*** SOURCE TEXT Section Begins ***

When my heroes fall - toomanyissues

When my heroes fall :(
Time and again I come across people that strike as awesome to me. Occassionally, I get a chance to work with them. And sometimes I get a change to work with them for long enough, to see them fall.
I don&#x27;t mean the fall of my heroes in absolute sense, but their fall in my eyes. Working with someone can be quite insightful. Mostly I am curious enough, that I poke around and get to know a few bits about how these heroes work. I realize that they are not the heroes I thought they were. They are perhaps a bit more vigilant than me, perhaps are interested a bit more in certain topics than me. It is at that moment that I trivialise my heroes. I get a feeling that it is easy enough to be there in their position and that they are not special in any way.
This extra information that I just gleaned was inducing this magical aura around them, and they would appear to be genius, which elevated their position in my eyes. Once I get to know this secret the magic disappears.
Those things that I trivialise are those properties from which a greater property, significant to me emerges. But I always fail to acknowledge the root properly.
My heores fall, and the sad part is that I am the reason for it.
======
nostrademons
Welcome to reality. I think that you'll find that everyone, hero or villain,
has both good qualities and bad qualities. It's not healthy to idolize people,
and it's not healthy to devalue them either.

------
anigbrowl
That's just how life is. People have varying degrees of smartness but success
also has a lot to do with being in the right place at the right time and being
ready to take advantage of an opportunity when presented. This is still a
valuable skill that you can learn from them as individuals. One thing about
successful people is that they don't get too hung up on things needing to be
magical to get through life. Don't let the sense of disappointment lead you
into depression, even though reality may seem a bit of a let-down compared to
your imagination.

*** SOURCE TEXT Section Ends ***
*** SUPPLIED ENTRIES Section Begins ***

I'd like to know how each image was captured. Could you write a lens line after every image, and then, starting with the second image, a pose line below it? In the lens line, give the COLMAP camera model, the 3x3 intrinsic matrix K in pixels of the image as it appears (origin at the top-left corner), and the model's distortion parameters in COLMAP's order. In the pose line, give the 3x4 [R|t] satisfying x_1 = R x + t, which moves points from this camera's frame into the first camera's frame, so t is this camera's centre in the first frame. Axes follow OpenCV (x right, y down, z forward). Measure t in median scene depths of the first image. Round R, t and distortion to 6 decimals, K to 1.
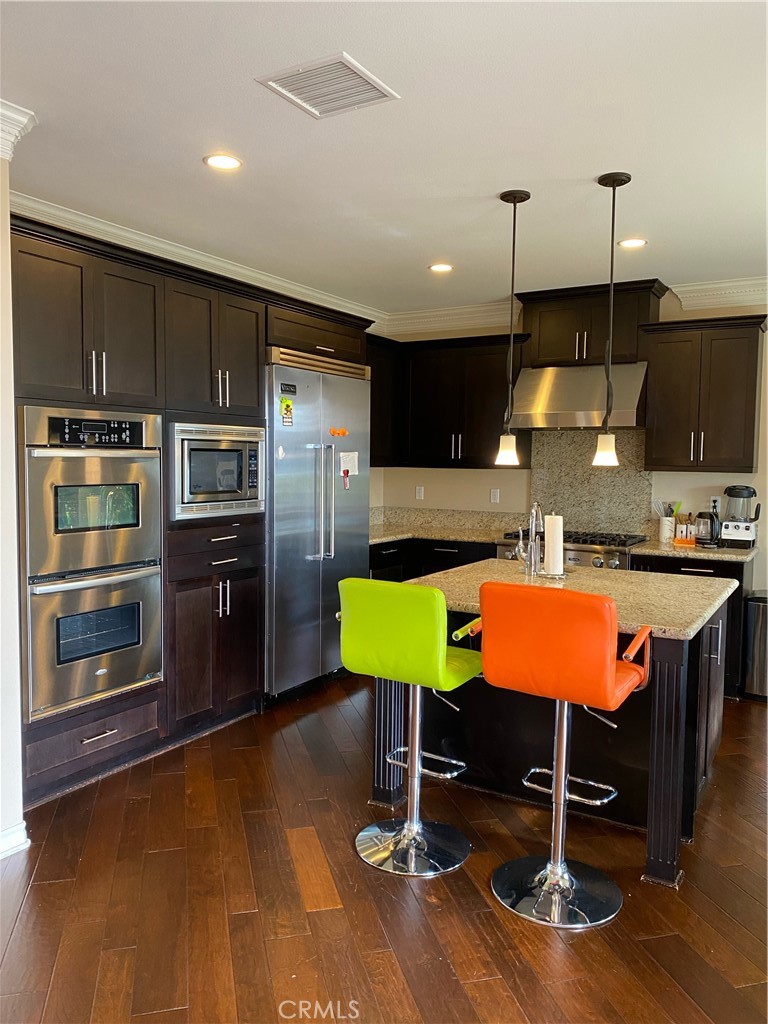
lens RADIAL K [[783.0, 0, 382.5], [0, 783.0, 508.0], [0, 0, 1]] dist [0.034880, -0.025895]
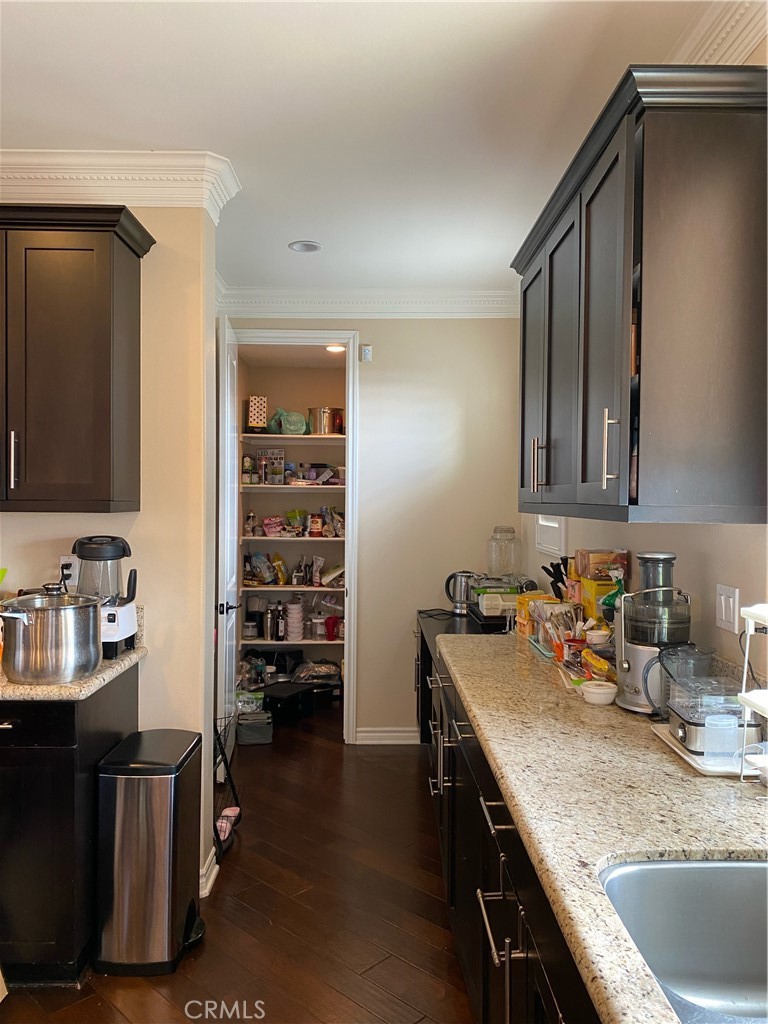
lens RADIAL K [[783.0, 0, 383.8], [0, 783.0, 510.1], [0, 0, 1]] dist [0.034880, -0.025895]
pose [[0.852962, -0.016271, 0.521720, 0.342121], [0.040641, 0.998550, -0.035301, -0.019715], [-0.520389, 0.051313, 0.852386, 0.453606]]
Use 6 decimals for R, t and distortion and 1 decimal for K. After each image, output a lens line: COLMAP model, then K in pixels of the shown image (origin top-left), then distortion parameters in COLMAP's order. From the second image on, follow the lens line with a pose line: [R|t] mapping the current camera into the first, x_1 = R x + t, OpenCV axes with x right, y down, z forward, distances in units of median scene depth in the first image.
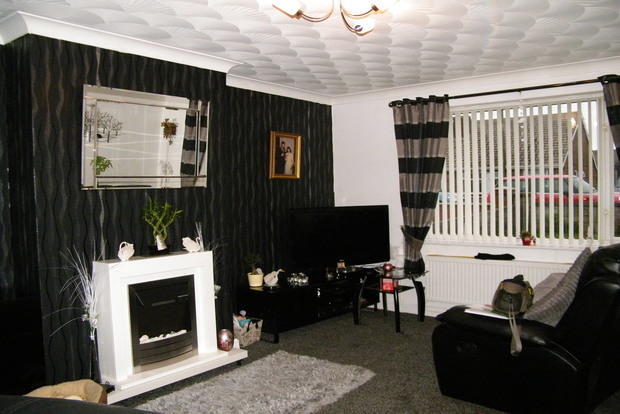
lens RADIAL K [[544.2, 0, 310.0], [0, 544.2, 207.0], [0, 0, 1]] dist [0.001930, -0.000055]
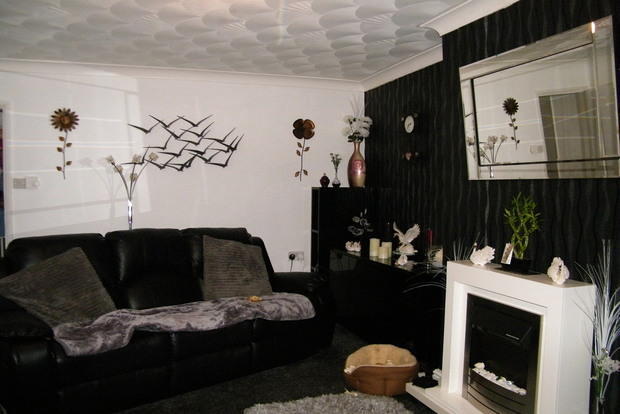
lens RADIAL K [[544.2, 0, 310.0], [0, 544.2, 207.0], [0, 0, 1]] dist [0.001930, -0.000055]
pose [[-0.538989, 0.069021, -0.839480, 0.502513], [0.001535, 0.996716, 0.080963, -0.060771], [0.842311, 0.042350, -0.537325, 1.230196]]
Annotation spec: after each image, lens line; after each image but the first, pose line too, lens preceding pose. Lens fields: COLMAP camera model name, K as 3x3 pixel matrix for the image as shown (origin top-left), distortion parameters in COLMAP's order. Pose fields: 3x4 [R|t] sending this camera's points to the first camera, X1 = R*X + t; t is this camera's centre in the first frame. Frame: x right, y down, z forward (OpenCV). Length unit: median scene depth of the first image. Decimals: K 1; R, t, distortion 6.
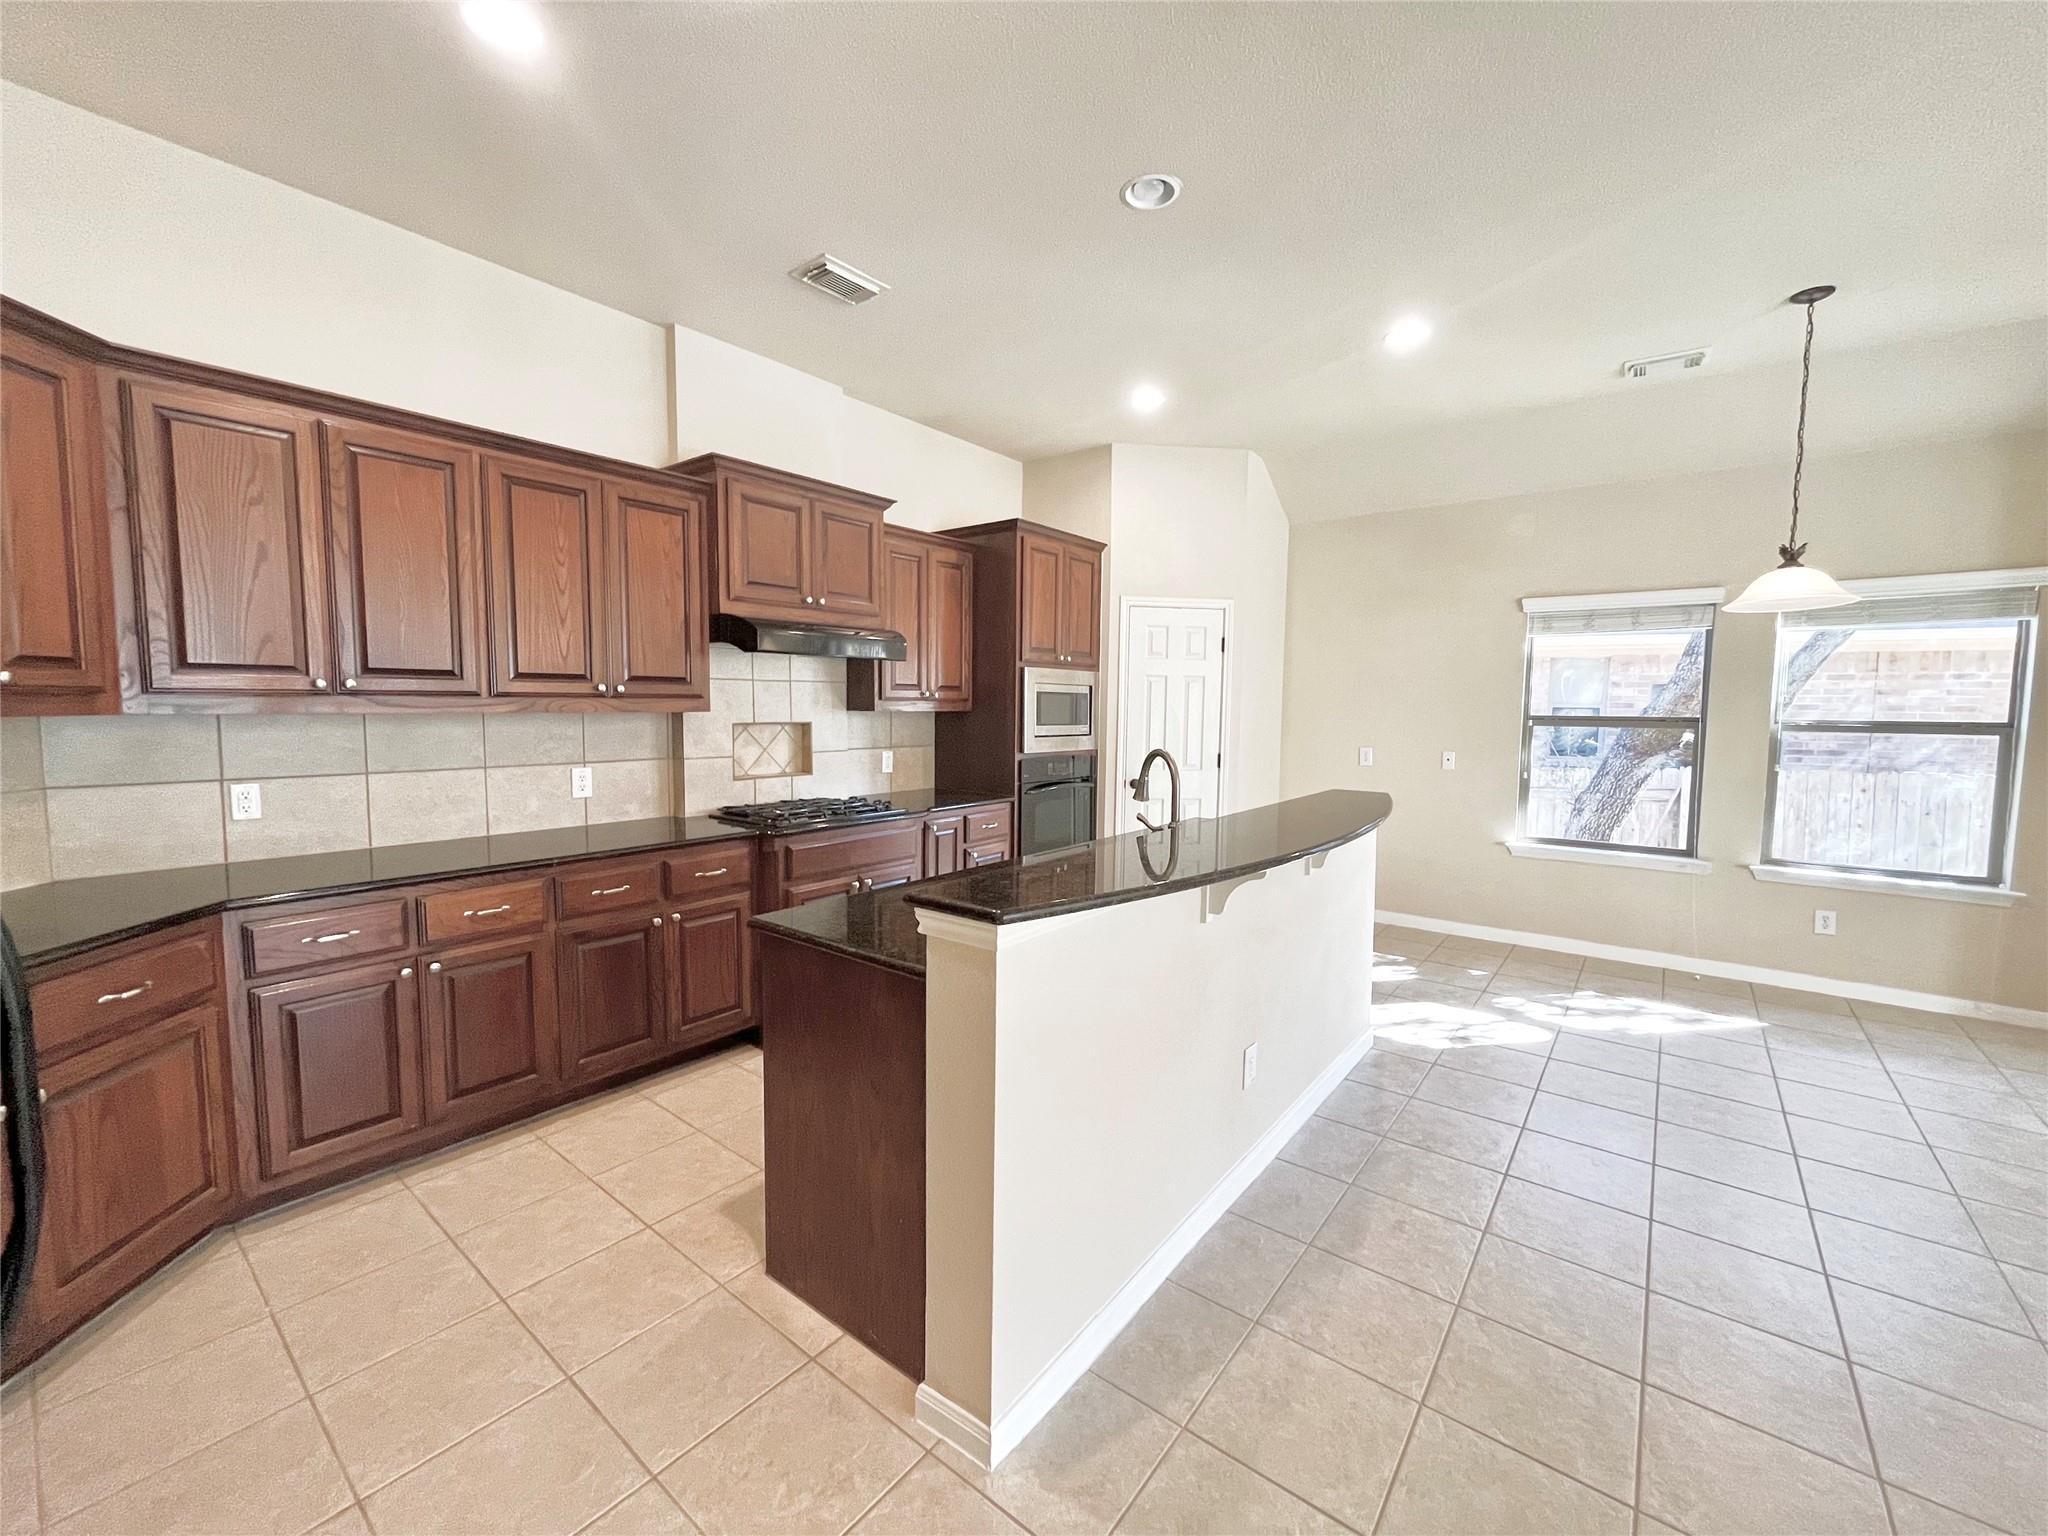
lens RADIAL K [[828.3, 0, 1021.8], [0, 828.3, 770.0], [0, 0, 1]] dist [-0.002456, -0.000730]
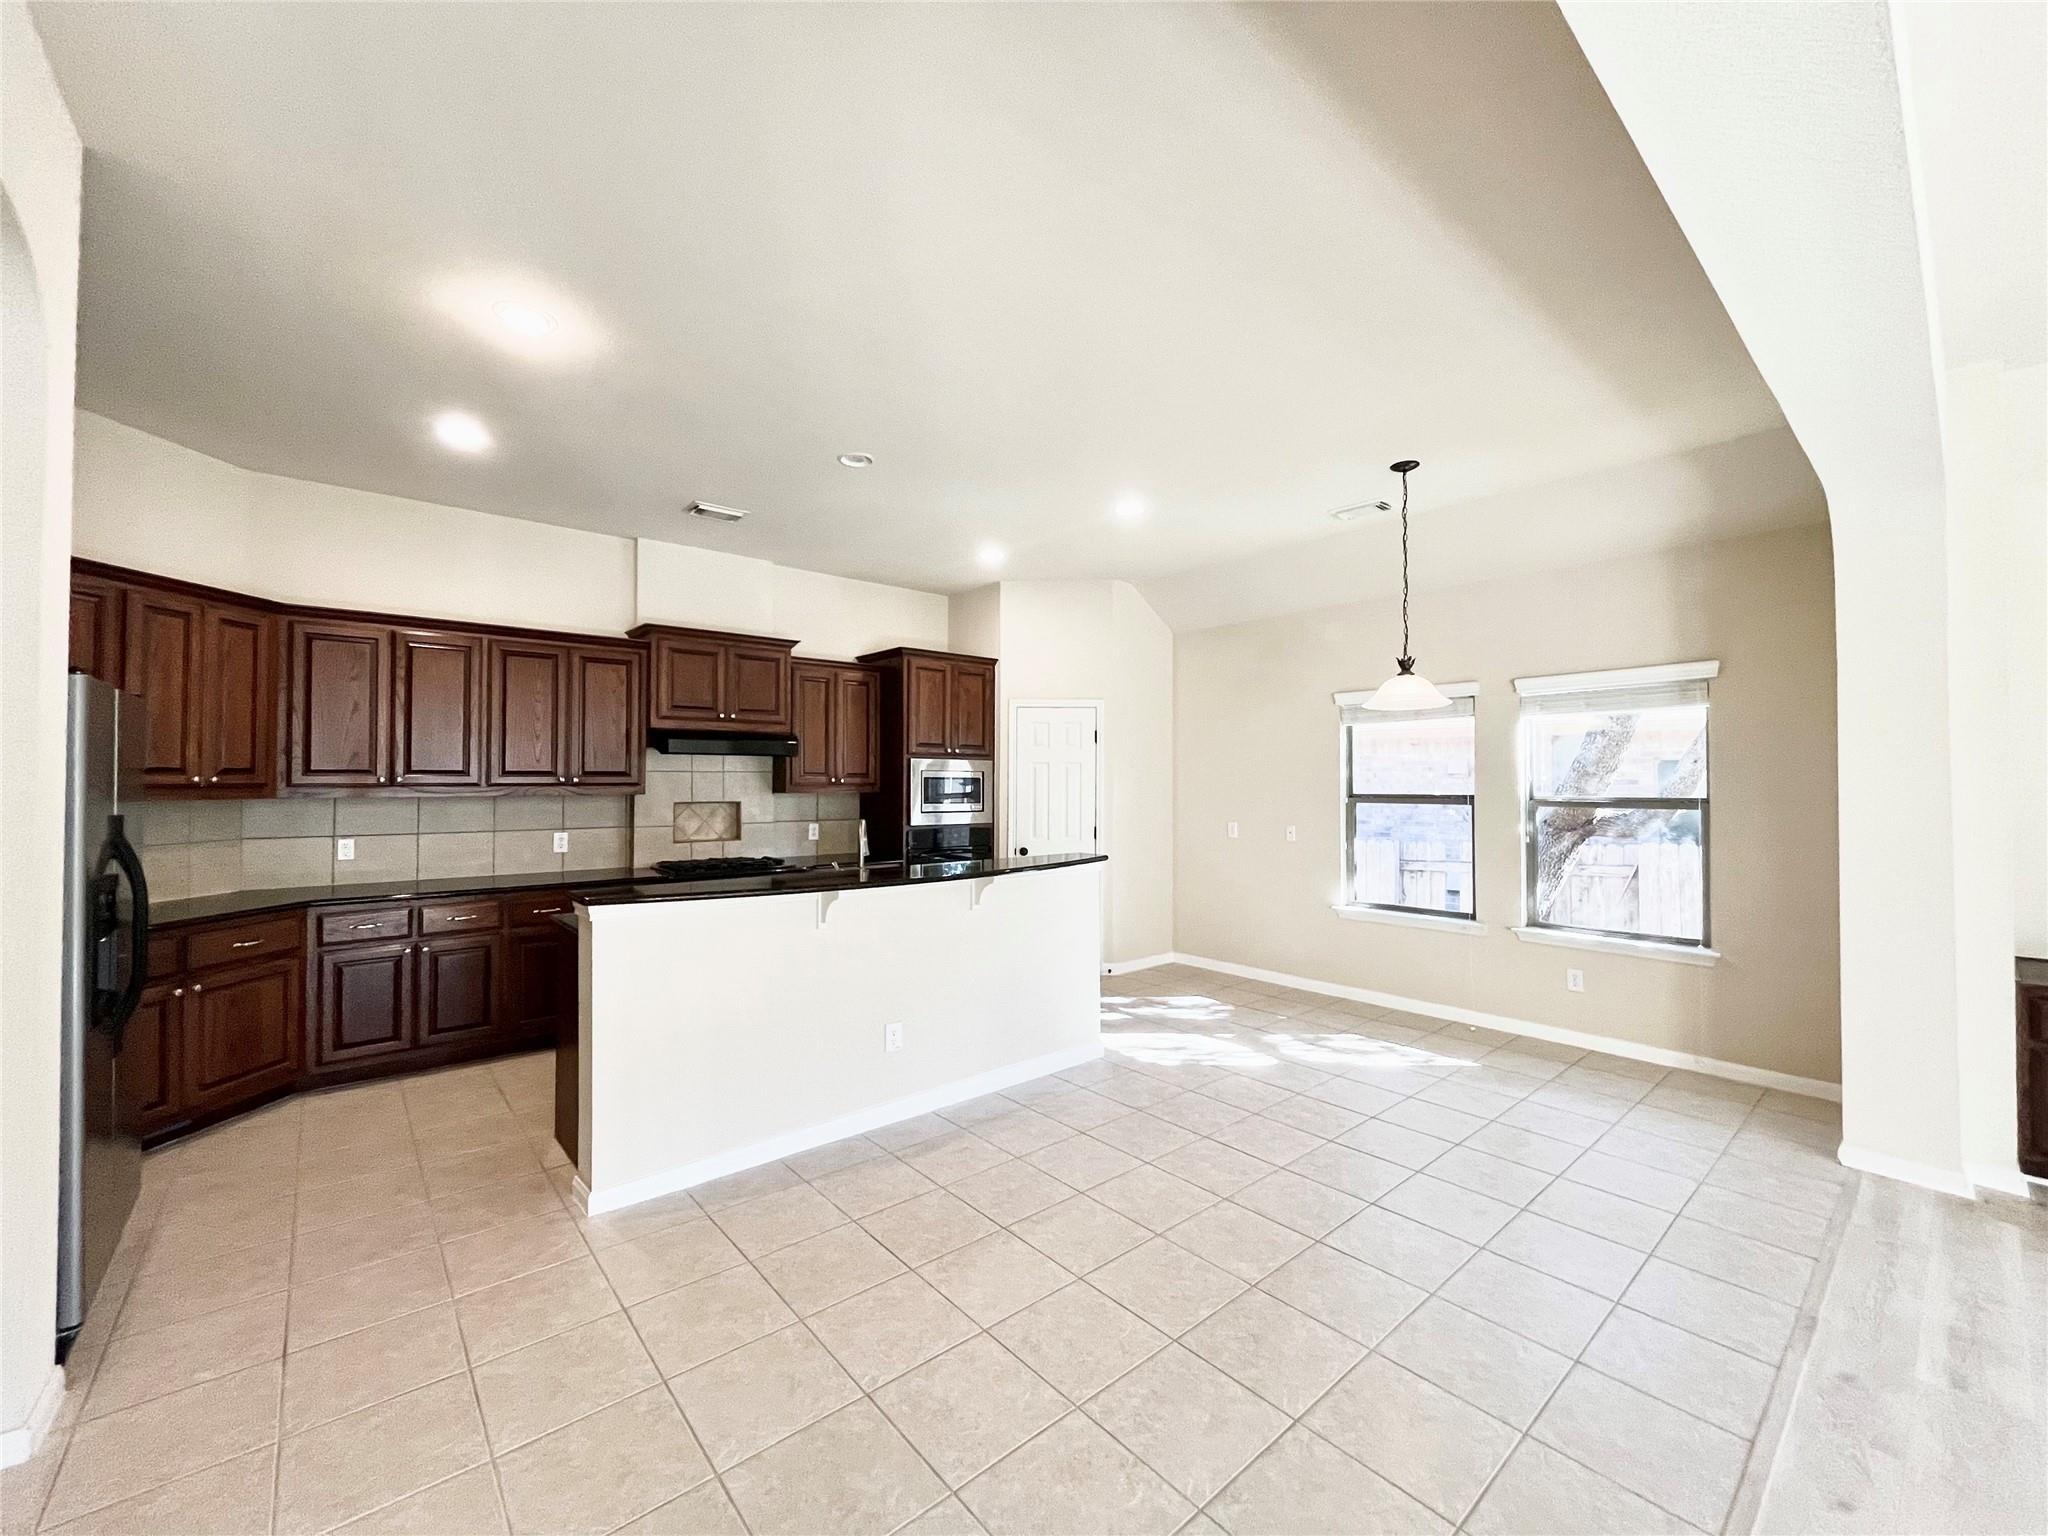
lens RADIAL K [[828.3, 0, 1025.1], [0, 828.3, 772.5], [0, 0, 1]] dist [-0.002456, -0.000730]
pose [[0.980439, -0.009946, -0.196570, 0.571657], [-0.008305, 0.995742, -0.091807, 0.019320], [0.196647, 0.091643, 0.976182, -0.298207]]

*** SUPPLIED ENTRIES Section Ends ***

## EXERCISE INSTRUCTIONS
[A] In the thread about fallen heroes, why does the magic around the author's heroes disappear? Answer in one to three sentences.
[B] Please reproduce the part of the thread about fallen heroes starting with "When my heroes fall - toomanyissues" and going on through "in any way.".
The data has no connection to the thread about fallen heroes.

## TASK-BY-TASK ANSWERS
[A] The magical aura came from information the author did not yet have about how these heroes work, and it made them seem like geniuses. Once the author learns that secret, for instance that they are only a bit more vigilant or more interested in certain topics, the magic disappears and the author trivializes them.

[B]
When my heroes fall - toomanyissues

When my heroes fall :(
Time and again I come across people that strike as awesome to me. Occassionally, I get a chance to work with them. And sometimes I get a change to work with them for long enough, to see them fall.
I don&#x27;t mean the fall of my heroes in absolute sense, but their fall in my eyes. Working with someone can be quite insightful. Mostly I am curious enough, that I poke around and get to know a few bits about how these heroes work. I realize that they are not the heroes I thought they were. They are perhaps a bit more vigilant than me, perhaps are interested a bit more in certain topics than me. It is at that moment that I trivialise my heroes. I get a feeling that it is easy enough to be there in their position and that they are not special in any way.